“Não sei como vai ser o futuro. Espero que nos perdoe por te trazer a esse mundo tão bonito e tão horrível.”
A dedicatória – e pedido de desculpas – ao filho que esperava quando publicou a obra Árduo amanhã, em 2019, nos Estados Unidos, dita o tom da narrativa que Eleanor Davis imprime nas páginas da graphic novel, lançamento da Tordesilhas Livros.
Inédita no Brasil e traduzida pelo jornalista Érico Assis, a história explora um futuro próximo indefinido, amplificando o cenário sociopolítico atual.
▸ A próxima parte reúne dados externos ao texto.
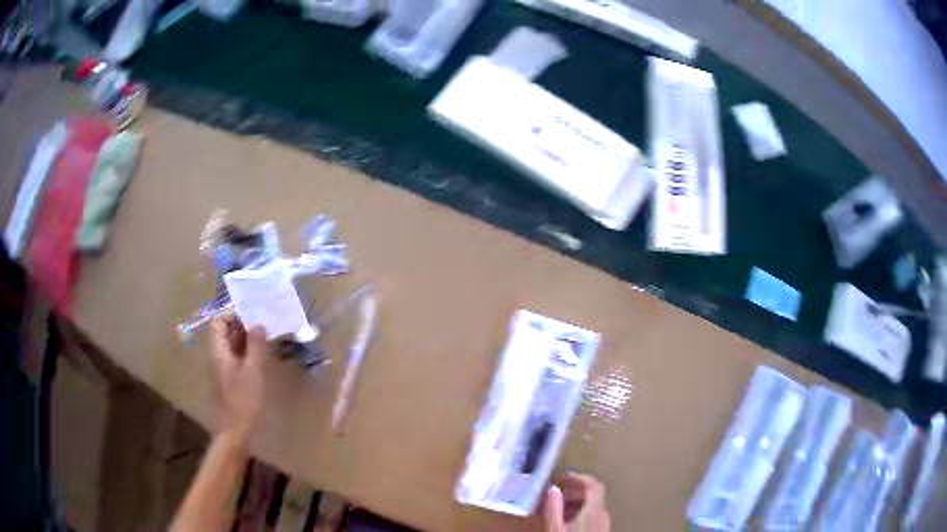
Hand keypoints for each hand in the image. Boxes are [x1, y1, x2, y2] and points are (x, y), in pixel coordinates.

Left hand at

Em um exercício de imaginar possibilidades, Davis retrata um contexto em que Mark Zuckerberg é presidente dos Estados Unidos e leis antiprotesto cada vez mais rígidas classificam os megafones como artefatos criminosos.
Morando na traseira de uma caminhonete fora dos limites da cidade, na floresta, Hannah e Johnny tentam engravidar, apesar de tudo indicar que o meio ambiente e a frágil democracia em que vivem estão à beira do colapso. Johnny passa os dias com Tyler, um teórico da conspiração obcecado pelas próprias noções nebulosas da realidade, lentamente construindo uma casa antes que o frio do inverno chegue, enquanto Hannah se divide entre o trabalho como cuidadora domiciliar e o ativismo antiguerra em um grupo anarquista.
À medida que os recursos para os atos de resistência vão diminuindo, o governo se torna mais agressivo e violento em relação àqueles que se opõem ao sistema. No entanto, ainda que tempos sombrios espreitem no horizonte, a obra não cede ao pensamento apocalíptico e resignado. Apesar das incertezas, pessoas como Hannah continuam buscando um futuro melhor para todos, até mesmo para aqueles que ainda nem nasceram.
Combinando um traço de linhas minimalistas com cenas desenhadas em um estilo mais realista, além de recorrer ao preto e branco, a atmosfera tensa da obra ganha peso pela representação emocionada que Davis atribui às expressões faciais e à linguagem corporal dos personagens.
Indicado como um dos melhores livros de 2019 pela Revista Slate e vencedor do LA Times Book Prize, na categoria de melhor graphic novel, Árduo amanhã concilia momentos de profunda conexão humana com outros de medo, ameaças e insegurança. A percepção astuta de Eleanor Davis sobre as ansiedades do que está por vir provoca dúvidas e receios, mas desafia o leitor a resistir e lembrar que dias melhores virão.